Instruction -> Copy each of the records below line for line, without changing a word, and leave the pictures out of your answer.

Records to process ->
☆ ☆ ☆ ☆ ☆ ☆ ☆

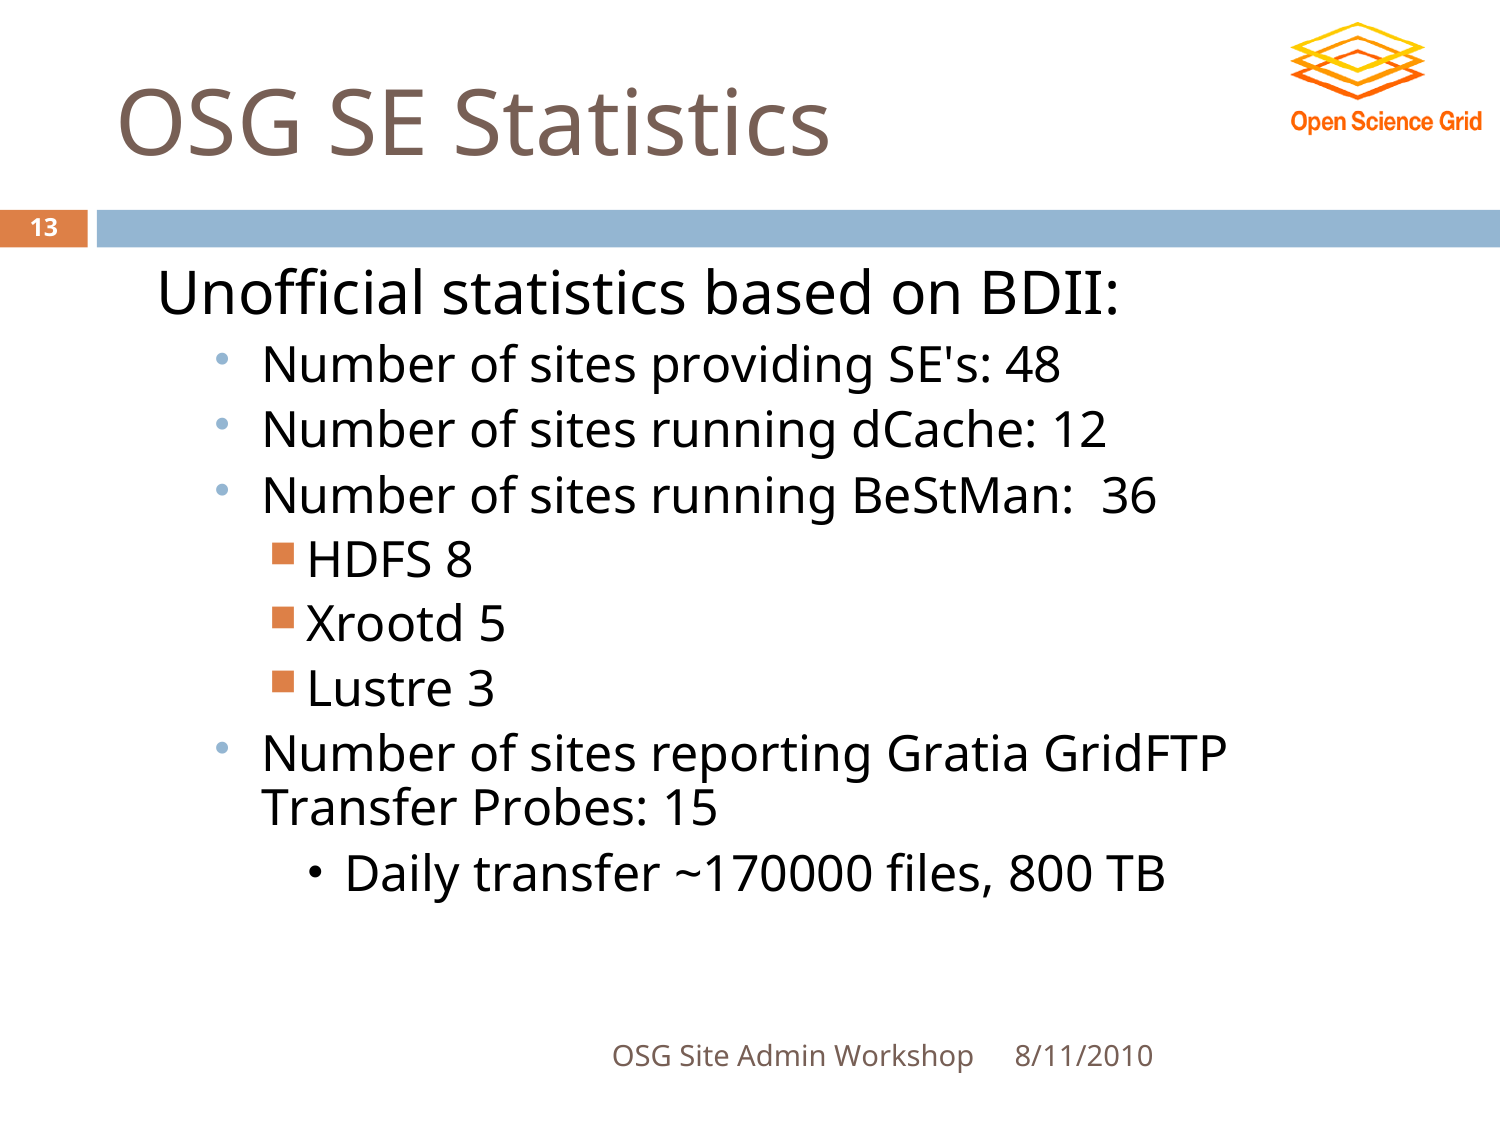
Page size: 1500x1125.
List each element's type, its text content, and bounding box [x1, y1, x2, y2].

text_box <number> [0, 208, 88, 249]
text_box OSG Site Admin Workshop [99, 1025, 990, 1085]
text_box OSG SE Statistics [100, 37, 1439, 201]
picture [1271, 0, 1500, 152]
text_box 8/11/2010 [999, 1025, 1438, 1085]
text_box Unofficial statistics based on BDII: Number of sites providing SE's: 48 Number of sites running dCache: 12 Number of sites running BeStMan: 36 HDFS 8 Xrootd 5 Lustre 3 Number of sites reporting Gratia GridFTP Transfer Probes: 15 Daily transfer ~170000 files, 800 TB [141, 254, 1351, 1125]
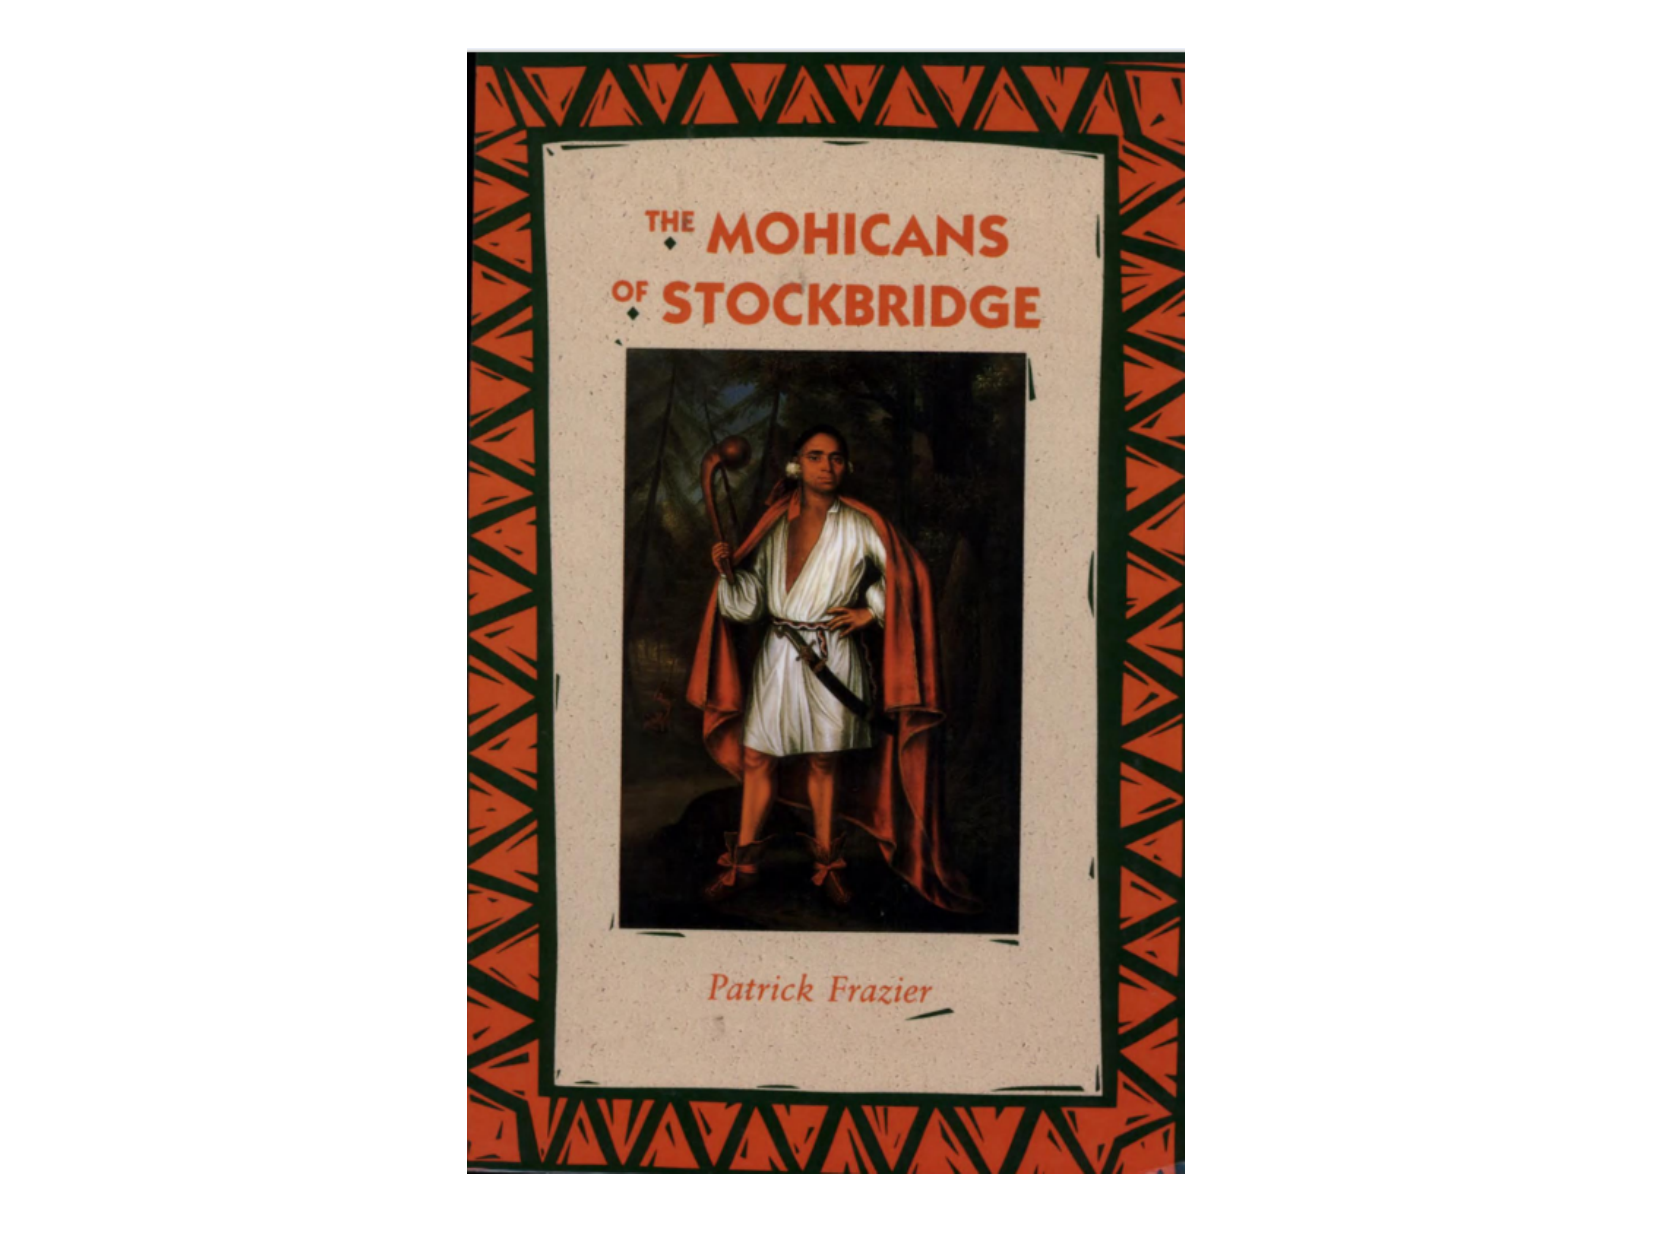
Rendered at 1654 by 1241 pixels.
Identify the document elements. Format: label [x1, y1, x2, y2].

picture [467, 48, 1185, 1174]
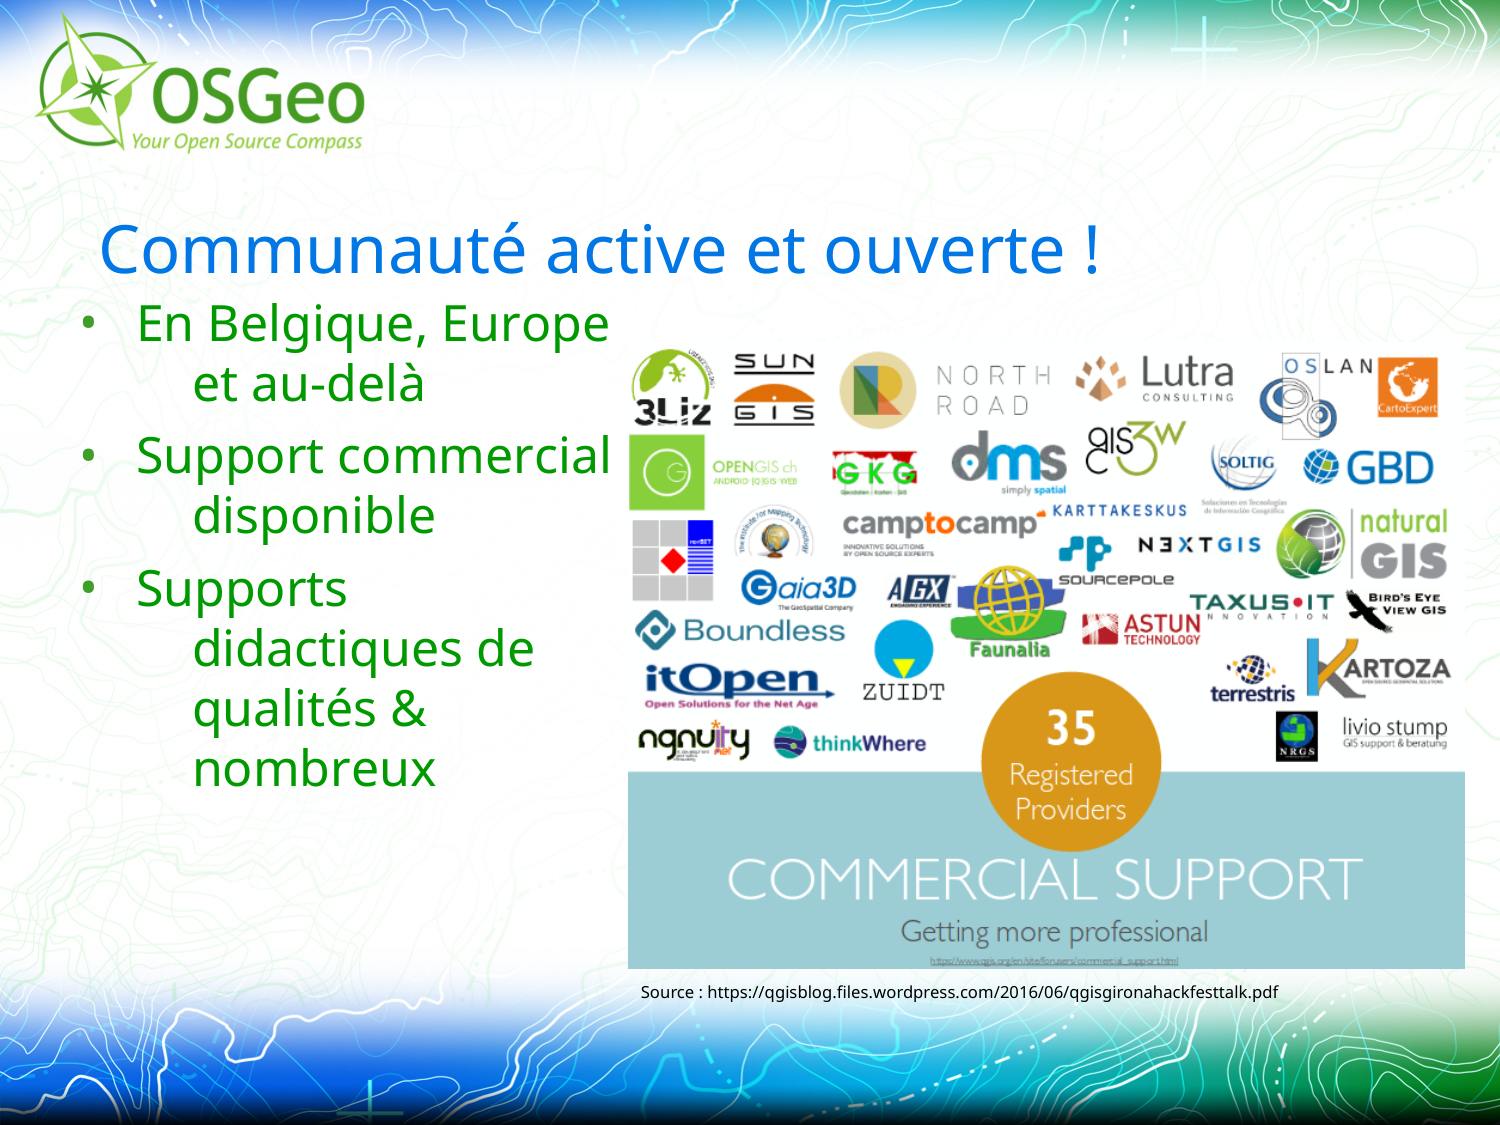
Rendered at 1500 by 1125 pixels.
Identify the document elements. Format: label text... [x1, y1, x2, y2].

text_box [112, 1025, 426, 1101]
list En Belgique, Europe et au-delà Support commercial disponible Supports didactiques de qualités & nombreux [64, 283, 638, 974]
title Communauté active et ouverte ! [83, 188, 1359, 305]
text_box Source : https://qgisblog.files.wordpress.com/2016/06/qgisgironahackfesttalk.pdf [625, 974, 1477, 1063]
picture [0, 0, 1500, 1125]
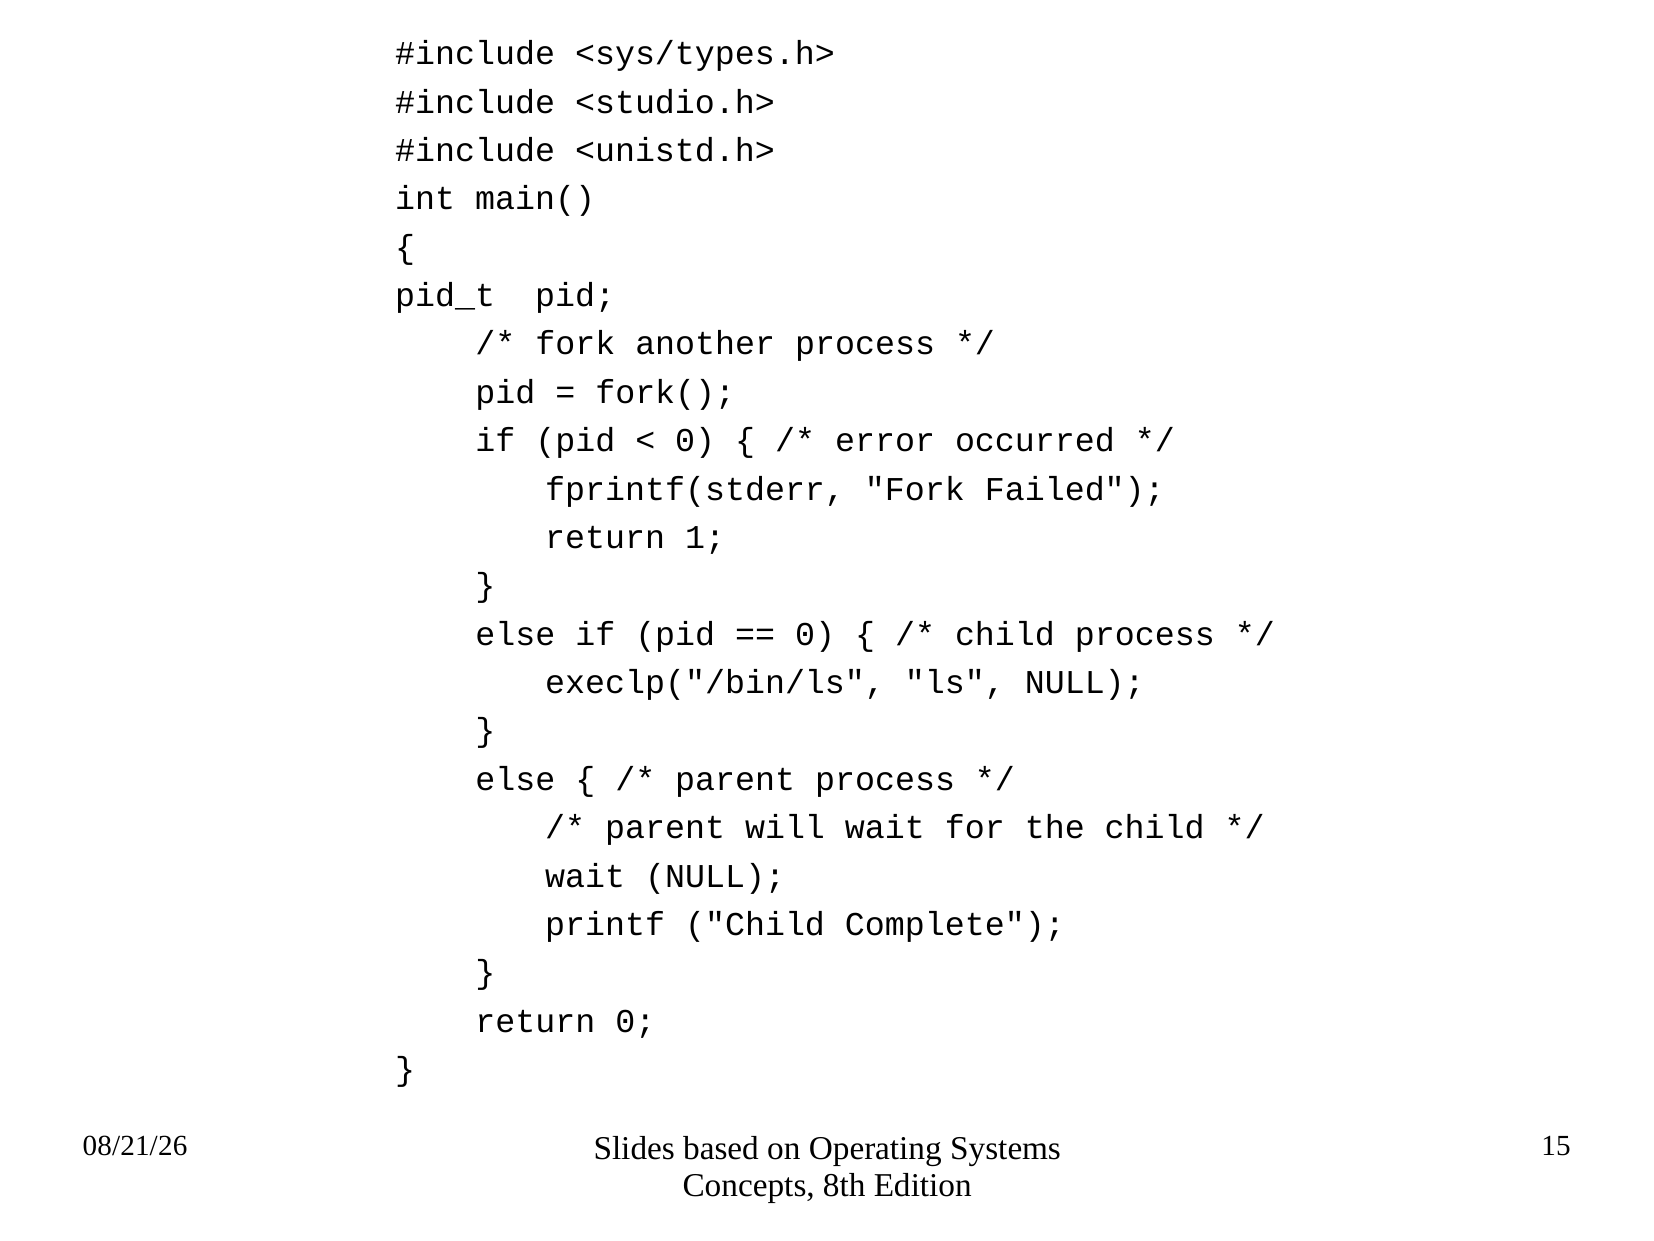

☆ ☆ ☆ ☆ ☆ ☆ ☆

The completed task ->
Page size: 1500x1125.
List each element's type, its text content, and bounding box [x1, y1, x2, y2].

text_box <number> [0, 208, 88, 249]
text_box OSG Site Admin Workshop [99, 1025, 990, 1085]
text_box OSG SE Statistics [100, 37, 1439, 201]
picture [1271, 0, 1500, 152]
text_box 8/11/2010 [999, 1025, 1438, 1085]
text_box Unofficial statistics based on BDII: Number of sites providing SE's: 48 Number of sites running dCache: 12 Number of sites running BeStMan: 36 HDFS 8 Xrootd 5 Lustre 3 Number of sites reporting Gratia GridFTP Transfer Probes: 15 Daily transfer ~170000 files, 800 TB [141, 254, 1351, 1125]
Rendered at 1654 by 1241 pixels.
Identify the document elements. Format: label [x1, y1, x2, y2].

picture [467, 48, 1185, 1174]
Rendered at 1500 by 1125 pixels.
Identify the document elements. Format: label text... [x1, y1, x2, y2].

text_box [112, 1025, 426, 1101]
list En Belgique, Europe et au-delà Support commercial disponible Supports didactiques de qualités & nombreux [64, 283, 638, 974]
title Communauté active et ouverte ! [83, 188, 1359, 305]
text_box Source : https://qgisblog.files.wordpress.com/2016/06/qgisgironahackfesttalk.pdf [625, 974, 1477, 1063]
picture [0, 0, 1500, 1125]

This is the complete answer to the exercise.